# Revision tracking records
◆ ◆ ◆ ◆ ◆
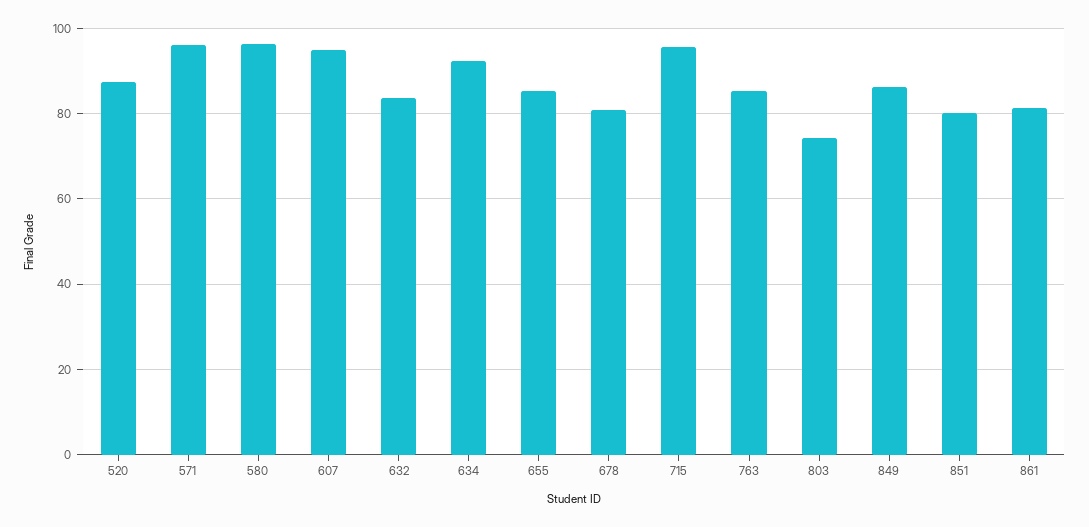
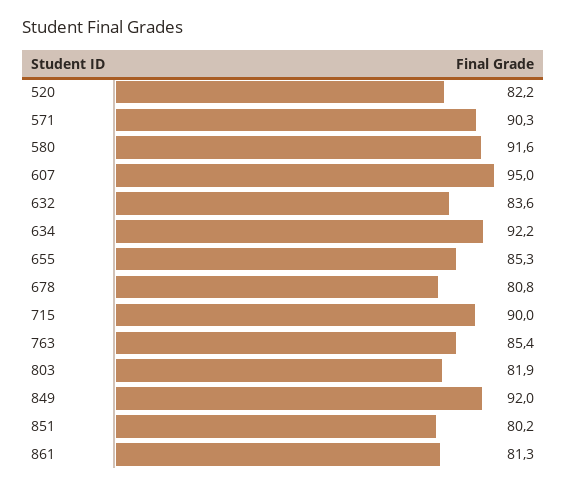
520: 88 -> 82.2
571: 96 -> 90.3
580: 96 -> 91.6
715: 96 -> 90
803: 74 -> 81.9
849: 86 -> 92

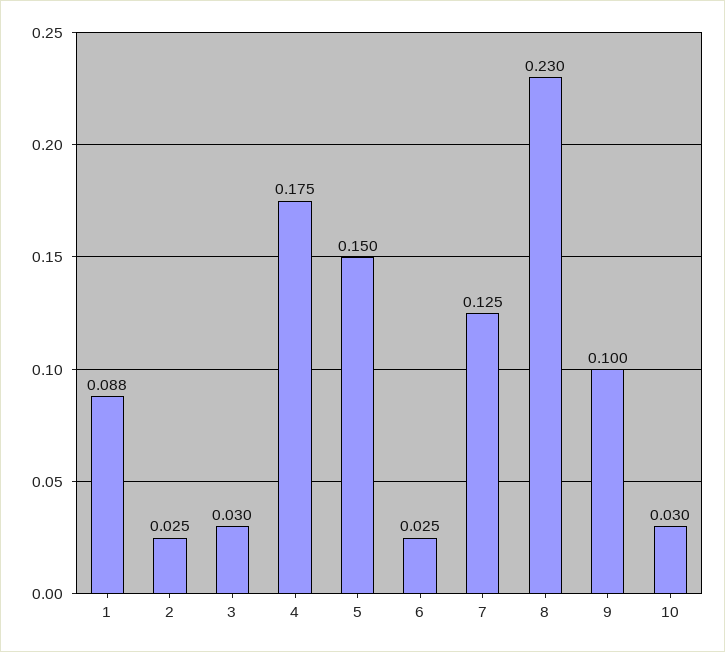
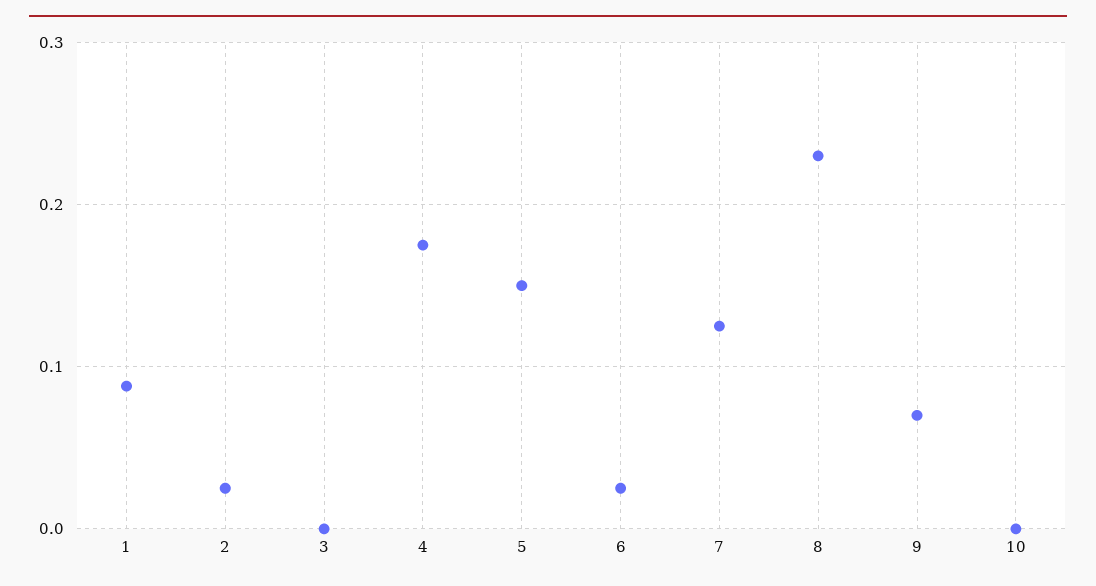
3: 0.03 -> 0
9: 0.1 -> 0.07
10: 0.03 -> 0

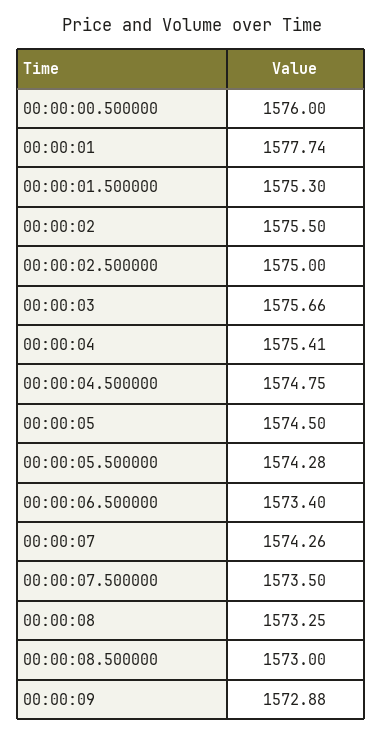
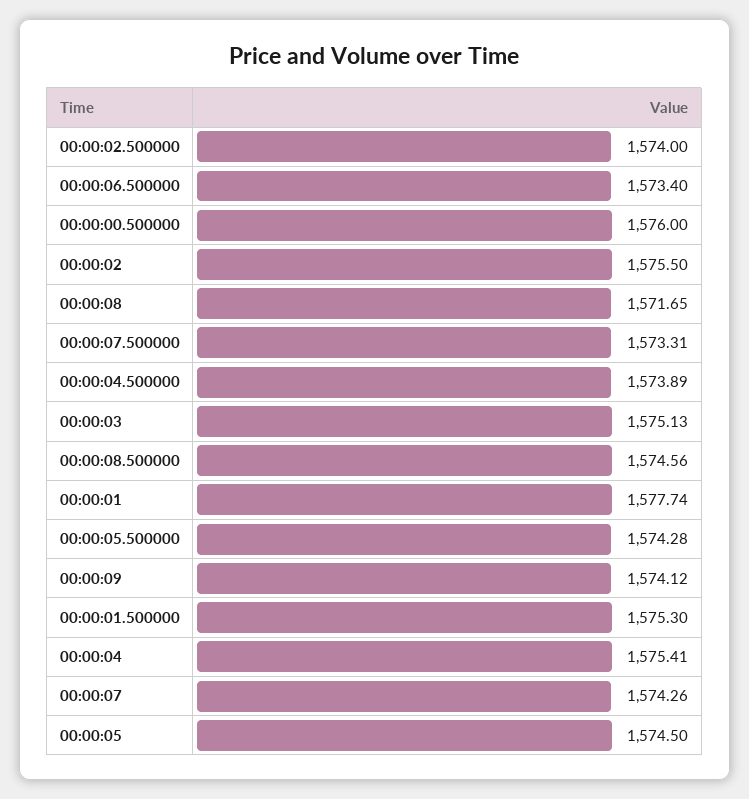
00:00:02.500000: 1575 -> 1574
00:00:03: 1575.66 -> 1575.13
00:00:04.500000: 1574.75 -> 1573.89
00:00:07.500000: 1573.5 -> 1573.31
00:00:08: 1573.25 -> 1571.65
00:00:08.500000: 1573 -> 1574.56
00:00:09: 1572.88 -> 1574.12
◆ ◆ ◆ ◆ ◆
# Task requirements
With the pictures omitted, reproduce the records in full and exactly.

# Solution to the problem
520: 88 -> 82.2
571: 96 -> 90.3
580: 96 -> 91.6
715: 96 -> 90
803: 74 -> 81.9
849: 86 -> 92

3: 0.03 -> 0
9: 0.1 -> 0.07
10: 0.03 -> 0

00:00:02.500000: 1575 -> 1574
00:00:03: 1575.66 -> 1575.13
00:00:04.500000: 1574.75 -> 1573.89
00:00:07.500000: 1573.5 -> 1573.31
00:00:08: 1573.25 -> 1571.65
00:00:08.500000: 1573 -> 1574.56
00:00:09: 1572.88 -> 1574.12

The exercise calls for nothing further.